Les communes littorales disposent désormais d’un outil renforcé pour la relocalisation
Face au phénomène d'érosion côtière qui touche 20% des côtes françaises, les collectivités locales disposent désormais d'un cadre juridique précis pour exercer leur droit de préemption spécifique. Le décret du 27 juin 2024 vient en effet définir les modalités d'application de cet outil créé par la loi Climat et Résilience, offrant aux communes littorales un levier concret pour organiser la relocalisation des personnes et des activités menacées.
Un dispositif ciblé sur les zones les plus exposées
Ce nouveau droit de préemption s'applique dans l'intégralité des zones exposées au recul du trait de côte à horizon de 30 ans, et facultativement sur tout ou partie des zones exposées à un horizon de 30 à 100 ans, sous réserve d'une délibération en ce sens de la collectivité concernée.
Le dispositif repose sur la liste des communes menacées par l'érosion, publiée par décret en avril 2022 et révisée en juin dernier. Ces communes doivent établir des cartes locales de projection du recul du trait de côte aux horizons de 30 ans et 30-100 ans, qui une fois intégrées dans les documents d'urbanisme, donnent accès aux nouveaux outils créés par la loi.
Des enjeux financiers considérables
Les projections du Cerema révèlent l'ampleur du défi financier : 1,2 milliard d'euros d'ici 2050 pour 5.200 logements et 1.400 locaux d'activités, et jusqu'à 86 milliards d'euros à horizon 2100 pour 450.000 logements menacés. L'absence de visibilité sur les modalités de financement des projets de relocalisation demeure toutefois un obstacle majeur à la concrétisation de cette démarche.
Des modalités d’application précises
Le décret du 27 juin 2024 reprend largement les dispositions du droit commun applicables aux autres droits de préemption. Il précise notamment :
Les conditions de publicité : affichage en mairie pendant un mois, publication dans deux journaux diffusés dans le département, et transmission aux services fiscaux, notaires et greffes des tribunaux.
Les modalités de délégation : la collectivité peut exercer directement ce droit, le déléguer à un acteur compétent comme un établissement public foncier (EPF), ou conventionner avec une Safer pour certaines situations.
Les procédures d'évaluation : une méthode spécifique d'évaluation des biens les plus exposés au recul du trait de côte à horizon de 30 ans, applicable dans le cadre de l'exercice du droit de préemption ou en cas d'expropriation.

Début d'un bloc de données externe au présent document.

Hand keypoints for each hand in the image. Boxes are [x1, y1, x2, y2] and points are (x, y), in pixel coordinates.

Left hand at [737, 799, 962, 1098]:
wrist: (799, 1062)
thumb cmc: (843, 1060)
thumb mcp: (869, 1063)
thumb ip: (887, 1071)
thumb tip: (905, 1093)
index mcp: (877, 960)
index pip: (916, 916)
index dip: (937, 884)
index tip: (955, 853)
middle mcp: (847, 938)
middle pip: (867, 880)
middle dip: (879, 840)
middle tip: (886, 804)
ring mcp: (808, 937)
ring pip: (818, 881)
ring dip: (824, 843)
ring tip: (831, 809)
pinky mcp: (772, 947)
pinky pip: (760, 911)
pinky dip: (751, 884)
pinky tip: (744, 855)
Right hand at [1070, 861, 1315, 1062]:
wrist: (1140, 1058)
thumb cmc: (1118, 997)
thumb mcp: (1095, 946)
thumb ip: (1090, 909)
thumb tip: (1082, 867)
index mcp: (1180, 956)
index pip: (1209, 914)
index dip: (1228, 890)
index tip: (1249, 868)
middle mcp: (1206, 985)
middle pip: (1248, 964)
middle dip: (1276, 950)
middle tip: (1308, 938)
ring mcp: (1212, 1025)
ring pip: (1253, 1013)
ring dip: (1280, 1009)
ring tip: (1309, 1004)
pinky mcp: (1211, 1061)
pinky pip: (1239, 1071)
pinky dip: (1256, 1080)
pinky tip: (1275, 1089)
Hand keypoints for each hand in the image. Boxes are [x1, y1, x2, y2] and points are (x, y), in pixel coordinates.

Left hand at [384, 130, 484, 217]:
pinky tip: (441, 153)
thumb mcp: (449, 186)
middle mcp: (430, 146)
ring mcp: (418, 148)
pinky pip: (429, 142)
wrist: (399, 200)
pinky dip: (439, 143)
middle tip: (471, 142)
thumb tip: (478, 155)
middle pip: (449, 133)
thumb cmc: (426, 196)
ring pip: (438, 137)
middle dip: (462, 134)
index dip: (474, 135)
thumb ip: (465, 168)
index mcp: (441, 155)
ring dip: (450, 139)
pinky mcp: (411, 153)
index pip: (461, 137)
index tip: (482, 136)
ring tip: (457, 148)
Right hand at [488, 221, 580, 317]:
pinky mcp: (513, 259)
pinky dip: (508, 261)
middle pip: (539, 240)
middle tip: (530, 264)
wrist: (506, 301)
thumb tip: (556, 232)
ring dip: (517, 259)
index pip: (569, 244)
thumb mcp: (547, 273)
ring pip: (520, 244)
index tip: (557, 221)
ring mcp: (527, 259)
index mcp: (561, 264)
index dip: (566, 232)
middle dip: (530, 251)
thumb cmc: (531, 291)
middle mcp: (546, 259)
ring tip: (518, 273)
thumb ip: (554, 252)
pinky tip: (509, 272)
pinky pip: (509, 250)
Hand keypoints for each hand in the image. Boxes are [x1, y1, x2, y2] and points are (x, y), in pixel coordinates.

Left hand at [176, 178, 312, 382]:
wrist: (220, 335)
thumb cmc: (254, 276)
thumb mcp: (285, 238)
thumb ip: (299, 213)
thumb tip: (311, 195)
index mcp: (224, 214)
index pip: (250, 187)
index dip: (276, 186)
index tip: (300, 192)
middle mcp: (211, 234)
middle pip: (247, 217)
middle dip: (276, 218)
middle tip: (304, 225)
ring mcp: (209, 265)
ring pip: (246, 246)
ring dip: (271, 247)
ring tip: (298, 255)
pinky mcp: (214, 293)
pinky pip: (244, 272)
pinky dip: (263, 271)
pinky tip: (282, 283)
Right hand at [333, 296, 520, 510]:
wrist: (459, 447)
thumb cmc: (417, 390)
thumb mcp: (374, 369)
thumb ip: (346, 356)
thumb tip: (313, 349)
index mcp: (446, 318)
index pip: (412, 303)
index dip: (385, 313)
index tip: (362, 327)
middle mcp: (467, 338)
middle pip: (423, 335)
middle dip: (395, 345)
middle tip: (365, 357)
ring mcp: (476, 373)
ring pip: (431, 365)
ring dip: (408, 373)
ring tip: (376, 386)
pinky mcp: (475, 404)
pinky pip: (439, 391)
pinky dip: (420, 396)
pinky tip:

Un objectif de renaturation avec usage transitoire possible
Ce droit de préemption spécifique permet d'acquérir des biens situés dans les zones concernées en vue d'assurer leur renaturation. Il offre également la possibilité d'autoriser "de façon transitoire", avant leur renaturation, par convention ou bail, un usage ou une activité compatible avec le niveau d'exposition du site.
Une hiérarchie des droits de préemption clarifiée
Dans les zones exposées au recul du trait de côte, les autres dispositifs de préemption classiques (droit de préemption urbain, droit de préemption lié aux zones d'aménagement différé, droit de préemption commercial) ne s'appliquent pas. En revanche, ce nouveau droit ne peut primer sur le droit de préemption sur les espaces naturels sensibles.
Concernant les espaces agricoles, le droit de préemption spécifique au trait de côte prime celui des Safer, mais le législateur encourage la coopération entre les acteurs pour permettre aux parties de s'entendre en cas de préemption.
Des procédures encadrées
Le décret précise les modalités pratiques d'exercice du droit de préemption. La déclaration d'intention d'aliéner doit être adressée par le propriétaire à la commune en trois exemplaires par lettre recommandée avec accusé de réception, ou déposée contre décharge, ou adressée par voie électronique.
Le silence du titulaire du droit de préemption gardé pendant deux mois à compter de la réception de la déclaration vaut renonciation à l'exercice de ce droit. Lorsqu'il envisage d'acquérir le bien, le titulaire doit transmettre sans délai une copie de la déclaration au responsable départemental des services fiscaux.
Un outil au service de la recomposition territoriale
Ce nouveau droit de préemption constitue un élément clé de la politique de recomposition territoriale face au changement climatique. Il s'inscrit dans une démarche plus large d'adaptation des territoires littoraux, nécessitant une planification à long terme et une coordination entre les différents acteurs publics et privés.
L'efficacité de cet outil dépendra largement de sa mise en œuvre concrète par les collectivités locales et de la résolution des questions de financement qui demeurent en suspens. Il représente néanmoins une avancée significative dans l'arsenal juridique disponible pour anticiper et gérer les effets du recul du trait de côte sur les territoires littoraux français.